Would you transcribe the records below exactly, omitting every picture?

Given information Start Marker

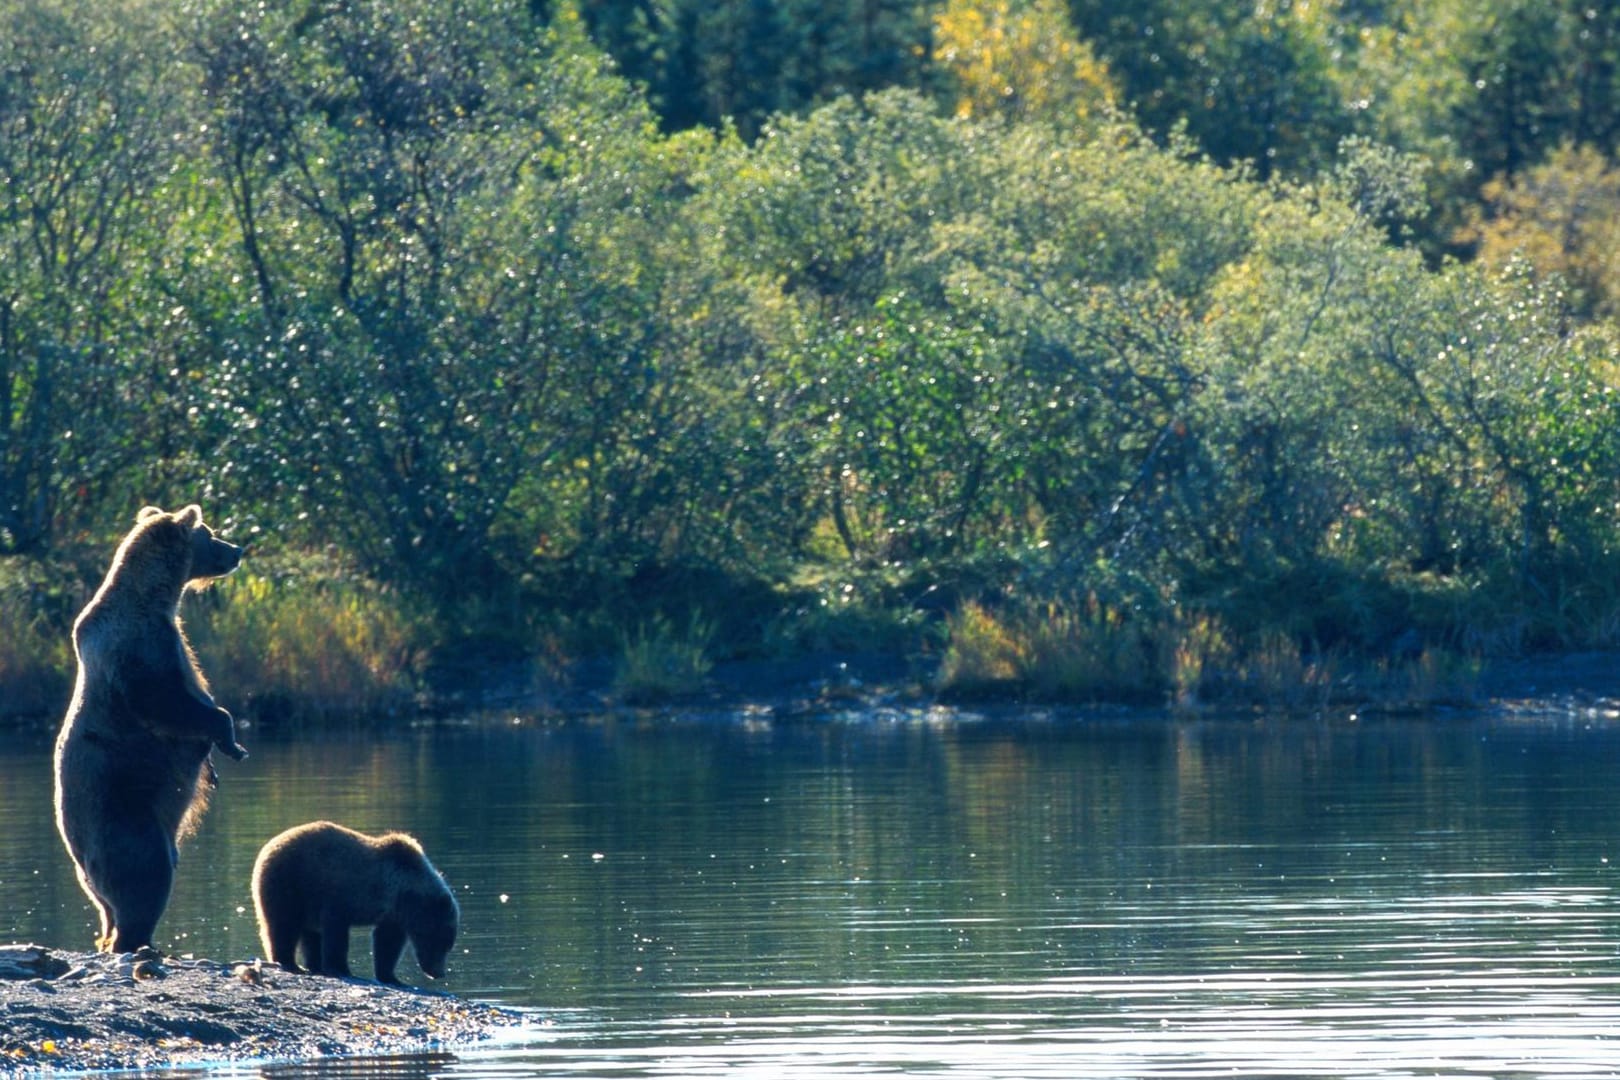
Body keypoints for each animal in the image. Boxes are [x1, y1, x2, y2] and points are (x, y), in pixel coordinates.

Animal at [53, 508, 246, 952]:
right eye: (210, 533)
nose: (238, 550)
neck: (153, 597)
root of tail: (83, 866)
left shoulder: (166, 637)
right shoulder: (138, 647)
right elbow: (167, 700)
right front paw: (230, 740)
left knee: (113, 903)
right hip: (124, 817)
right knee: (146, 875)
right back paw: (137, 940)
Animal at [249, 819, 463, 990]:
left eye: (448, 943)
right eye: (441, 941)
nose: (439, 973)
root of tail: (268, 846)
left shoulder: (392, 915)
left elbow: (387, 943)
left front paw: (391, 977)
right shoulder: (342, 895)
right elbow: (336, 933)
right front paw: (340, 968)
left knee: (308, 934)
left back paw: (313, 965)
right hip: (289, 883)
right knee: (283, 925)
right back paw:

Given information End Marker

▸ Result of the task:
Body keypoints for each animal in the image. Boxes are [x1, y1, x2, y2] and points are (x, y), in pixel coordinates.

Animal at [53, 508, 246, 952]:
right eye: (210, 533)
nose: (238, 550)
neck: (153, 597)
root of tail: (83, 866)
left shoulder: (166, 637)
right shoulder: (138, 647)
right elbow: (167, 700)
right front paw: (230, 740)
left knee: (113, 903)
right hip: (124, 817)
right knee: (146, 875)
right back paw: (137, 940)
Animal at [249, 819, 463, 990]:
left eye: (448, 943)
right eye: (441, 941)
nose: (439, 973)
root of tail: (268, 846)
left shoulder: (392, 915)
left elbow: (387, 943)
left front paw: (391, 977)
right shoulder: (342, 895)
right elbow: (336, 933)
right front paw: (340, 968)
left knee: (308, 934)
left back paw: (313, 965)
right hip: (289, 883)
right knee: (283, 925)
right back paw:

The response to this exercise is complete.